As we climb or drive to high altitude, we start to breathe more because of the low oxygen, also known as hypoxia. That is our first line of defense. But in addition to causing us to breathe more, the low oxygen triggers an enormous cascade of responses that end up over days to weeks making us pretty resistant to the challenge of high altitude.
We are just beginning our research to unravel a lot of the mechanisms that control these responses. The main challenge at high altitude is the low oxygen in the environment, but the low pressure may have some effects, as do the high ultraviolet exposure and cold temperatures. Discovering the mechanisms that control how people adjust to high altitudes is one of our main research missions. As we begin to unlock some of these mysteries, the hope is that we will begin to understand new ways to protect against low oxygen that might help anyone suffering from hypoxia, whether by climbing at high altitude or from heart, lung or blood diseases at low altitudes.
3. You helped start the Denali Medical Research Project. How long were you associated with the project, and what did your research find?
Peter Hackett and I ran the Denali Medical Research project, beginning in 1982, for nine years. Alaska is an amazing place to live. And Denali is an incredible mountain to live on. It was a great adventure, sleeping outside when the nighttime temperature was often minus 30 degrees to minus 40 degrees F. Our lab was totally self-sufficient. If we did not have everything we needed when the last Chinook helicopter took off in early May, we were out of luck. But we had the largest stash of frozen food outside of Anchorage! I learned how to build igloos to store food and lab equipment, how to start a generator when it was minus 40 outside, and the power of acclimatization. After a month or two of living at 14,000 feet, we could climb to the summit and back in hours instead of taking a week or longer, which was the time needed by most climbers who were not as well acclimatized as we were. That kind of logistic planning still influences how we plan experiments in our lab today.
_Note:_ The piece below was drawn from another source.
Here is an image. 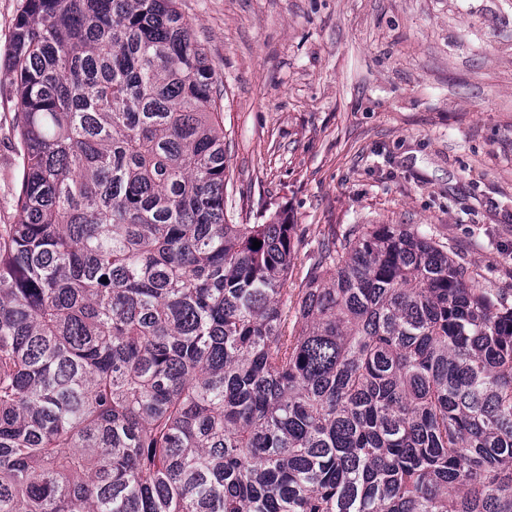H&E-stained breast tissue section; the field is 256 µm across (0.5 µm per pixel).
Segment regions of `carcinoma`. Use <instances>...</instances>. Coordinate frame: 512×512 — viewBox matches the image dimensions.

4. It’s been reported that you are working on a test that can predict who will get altitude sickness and who will not. What does the test entail?
We are still in the process of developing the test so I can’t talk about the details. What I can tell you is that we are evaluating a sea-level blood test for the prediction of who might develop acute mountain sickness in Colorado. So far the results are very encouraging. If the current tests confirm those early findings, this will be the first test of its kind that will allow anyone to know their risk of getting mountain sickness when traveling to high altitude.
5. Do you still have a chance to climb mountains for pleasure?
For several decades, climbing took a back seat to research. For example, I spent four months leading a research expedition to Bolivia in 2012 and I had no spare time to climb. I have had some great opportunities and met some wonderful people in isolated, beautiful parts of the world, but to enjoy the sport of mountaineering I have learned I have to leave the lab at home. My kids have helped me remember the pure joy of climbing so hopefully we will get out more just for the sport of it. Our recent combined work and family exploratory trip to Ethiopia and Ladakh opened up a whole new world for us of relatively unexplored moderate height mountains that will be fun to explore in the future.